Aldehydes: These oils are anti-inflammatory, calming, antiseptic and sedating. They can be a bit irritating to the skin if used undiluted. They include the lemony plants like lemongrass, Melissa, lemon verbena, citronella, and eucalyptus citriodora
Coumarins: Are potentially toxic and can cause liver damage or photosensitivity. They are also blood thinners and should be used with caution. The oils are bergamot, ammi visnaga, angelica, citruses and to some extent, lavender.
Acids: Some of the essential ils contains acids but they are primarily found in hydrosols. They are anti-inflammatory, antiseptic and moisturizing.
Each plant is comprised of specific chemicals that are classified in the above major groups. Because we know the effect these specific chemicals have on the body we can do a reverse application when choosing an oil.
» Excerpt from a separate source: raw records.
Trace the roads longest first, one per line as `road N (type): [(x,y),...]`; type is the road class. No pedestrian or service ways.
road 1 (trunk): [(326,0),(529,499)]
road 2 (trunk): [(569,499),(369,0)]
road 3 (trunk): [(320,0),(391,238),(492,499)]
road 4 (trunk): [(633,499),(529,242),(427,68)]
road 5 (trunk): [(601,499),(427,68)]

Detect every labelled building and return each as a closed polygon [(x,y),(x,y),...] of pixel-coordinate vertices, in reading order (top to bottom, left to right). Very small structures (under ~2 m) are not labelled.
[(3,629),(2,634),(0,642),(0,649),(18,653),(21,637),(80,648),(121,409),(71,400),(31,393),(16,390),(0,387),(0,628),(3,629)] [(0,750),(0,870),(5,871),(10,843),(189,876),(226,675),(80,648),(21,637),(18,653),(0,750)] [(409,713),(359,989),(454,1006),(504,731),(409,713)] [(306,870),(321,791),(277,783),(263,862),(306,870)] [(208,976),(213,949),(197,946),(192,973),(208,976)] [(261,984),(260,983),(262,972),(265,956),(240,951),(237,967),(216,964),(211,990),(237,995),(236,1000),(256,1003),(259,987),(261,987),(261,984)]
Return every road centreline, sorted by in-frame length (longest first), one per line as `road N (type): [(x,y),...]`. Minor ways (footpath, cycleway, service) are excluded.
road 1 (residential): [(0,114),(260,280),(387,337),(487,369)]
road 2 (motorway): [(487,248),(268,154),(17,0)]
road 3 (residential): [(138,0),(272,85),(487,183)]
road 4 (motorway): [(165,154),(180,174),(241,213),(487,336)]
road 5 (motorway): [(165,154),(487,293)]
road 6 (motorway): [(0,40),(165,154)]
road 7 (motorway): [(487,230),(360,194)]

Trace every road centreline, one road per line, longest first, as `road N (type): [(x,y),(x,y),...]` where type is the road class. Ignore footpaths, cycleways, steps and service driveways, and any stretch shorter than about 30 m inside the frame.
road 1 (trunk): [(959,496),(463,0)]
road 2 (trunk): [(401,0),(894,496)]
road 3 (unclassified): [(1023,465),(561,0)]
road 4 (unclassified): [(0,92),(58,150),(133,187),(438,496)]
For example, caryophyllen, a chemical in the terpene group, is a constituent found in clove therefore we know that clove is anti-inflammatory and antiviral. If we've identified a situation that warrants the application of an anti-viral agent then we may consider clove.
Understanding the classification of essential oils is critical when using them therapeutically. Proper applications and safety guidelines must be understood due to the potential of a such a concentrated substance to induce harm when in direct contact with delicate mucous membranes found in the digestive tract and other sensitive tissues such as those in the nasal passages, vagina and lungs. Tomorrow we will start to explore methods of application and proper dilution when using essential oils for promoting health and well being.